Why investing in the latest top performers doesn’t work
It’s obvious from the data that South African investors are constantly choosing their investments based on a fund manager’s latest (1-3 year) fund returns (or outperformance), often switching into last year’s top performers. The higher the better, they think, and extrapolate these past results into the future. But what they don’t realise is that manager outperformance is only temporary and never constant, due to the unpredictability of future market moves. There may be investment trends that continue for some time, but there is never one strategy that outperforms all the time. In fact, it is often the case that last year’s winners are this year’s losers.
This is easily shown by comparing the outperformance (or alpha) of five of South Africa’s largest fund managers (and the most successful) over rolling one-year periods versus their 10-year performance. Looking at the ASISA SA Multi-Asset High Equity category (typical Balanced funds) in Graph 1, we can see that over the 10-year period all of these managers, including Prudential (the solid red line), comfortably outperformed the category average (the dashed red line).
But how was this outperformance achieved? What was it built on over the shorter-term? Graph 2 shows the managers’ rolling one-year Balanced fund outperformance versus the category average (represented by the grey 0% line). What is clear is that not one of these managers delivered outperformance over every 12-month period. The experience of the manager shown in purple is particularly volatile – investors would likely have been very tempted to sell out of the fund in 2016-17. Yet over 10 years they succeeded in achieving one of the strongest performances in the category, because their total outperformance over time exceeded their total underperformance.
This history tells us that, in fact, it is not beneficial to keep investing into the previous year’s top-returning funds every year. Rather, using this type of approach can have a very detrimental impact on longer-term returns.
Yet during 2020, ASISA data again clearly highlighted that many investors persisted in moving to the best-performing managers at that time, and that again many failed to deliver going forward, as Graph 2 illustrates. For example, those who switched into the two high-flying dark purple and yellow funds would have been disappointed by their subsequent well-below-average performance. Yet the three other funds that were lagging at the time have gone on to beat the two high-fliers so far in 2021. In an earlier 2015 example, those who switched out of the red fund when it lagged, and into the green or purple funds, would have missed out on its subsequent strong outperformance in 2016-17.

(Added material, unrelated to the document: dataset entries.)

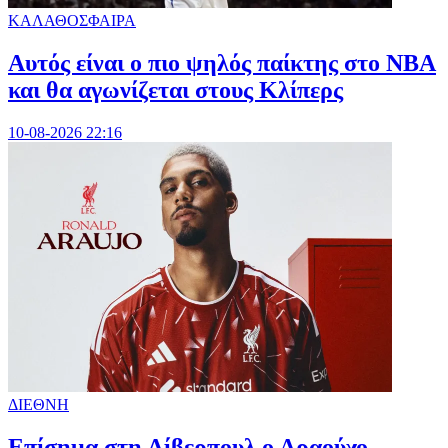
ΚΑΛΑΘΟΣΦΑΙΡΑ
Αυτός είναι ο πιο ψηλός παίκτης στο NBA
και θα αγωνίζεται στους Κλίπερς
10-08-2026 22:16
ΔΙΕΘΝΗ
Επίσημα στη Λίβερπουλ ο Αραούχο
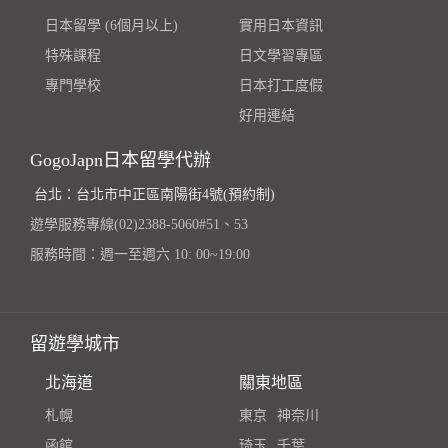
日本留學 (6個月以上)
實用日本資訊
特殊課程
日文學習專區
專門學校
日本打工度假
好用連結
GogoJapn日本留學代辦
台北：台北市中正區南陽街4號(預約制)
遊學服務專線(02)2388-5060#51、53
服務時間：週一至週六 10: 00~19:00
留遊學城市
北海道
關東地區
札幌
東京
神奈川
函館
琦玉
千葉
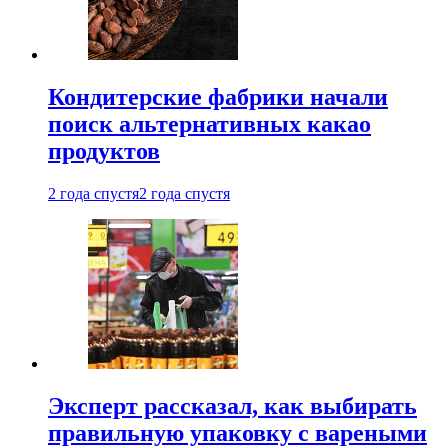
Кондитерские фабрики начали
поиск альтернативных какао
продуктов
2 года спустя
2 года спустя
Эксперт рассказал, как выбирать
правильную упаковку с вареными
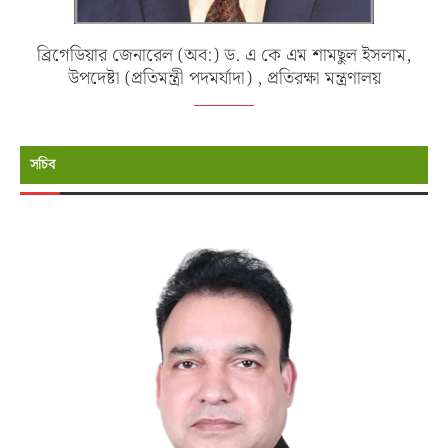
ব্রিগেডিয়ার জেনারেল (অব:) ড. এ কে এম শামছুল ইসলাম,
উপদেষ্টা (প্রতিমন্ত্রী পদমর্যাদা) , প্রতিরক্ষা মন্ত্রণালয়
সচিব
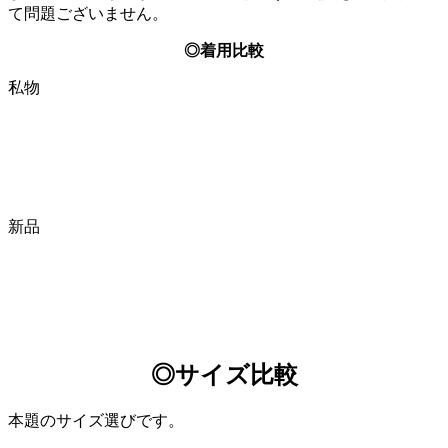
て問題ございません。
◎着用比較
私物
新品
◎サイズ比較
本題のサイズ選びです。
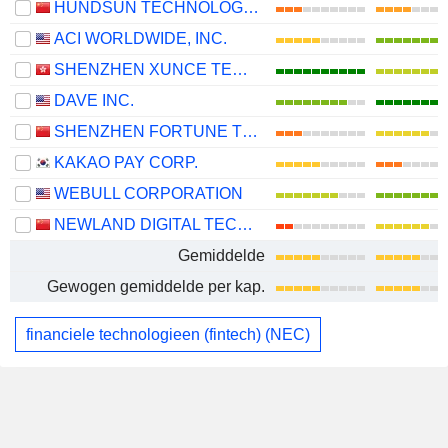
HUNDSUN TECHNOLOGIES INC.
ACI WORLDWIDE, INC.
SHENZHEN XUNCE TECHNOLOGY CO., LTD.
DAVE INC.
SHENZHEN FORTUNE TREND TECHNOLOGY CO., LTD.
KAKAO PAY CORP.
WEBULL CORPORATION
NEWLAND DIGITAL TECHNOLOGY CO.,LTD.
Gemiddelde
Gewogen gemiddelde per kap.
financiele technologieen (fintech) (NEC)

As such, we can see that a buy-and-hold strategy over the past 10 years would have been preferable to a switching strategy. Not only would investors have been better off in monetary terms, but they also would have been spared the stress of continually worrying about missing out on better returns elsewhere. Individual investors should be sure they pick an investment manager with a successful long-term track record up front, and an appropriate fund to meet their investing needs (with help from a financial adviser if necessary), and then stick to their plan over time with well-considered adjustments along the way according to their changing requirements. They should expect their fund to underperform periodically, but then regain ground and likely outperform again over time.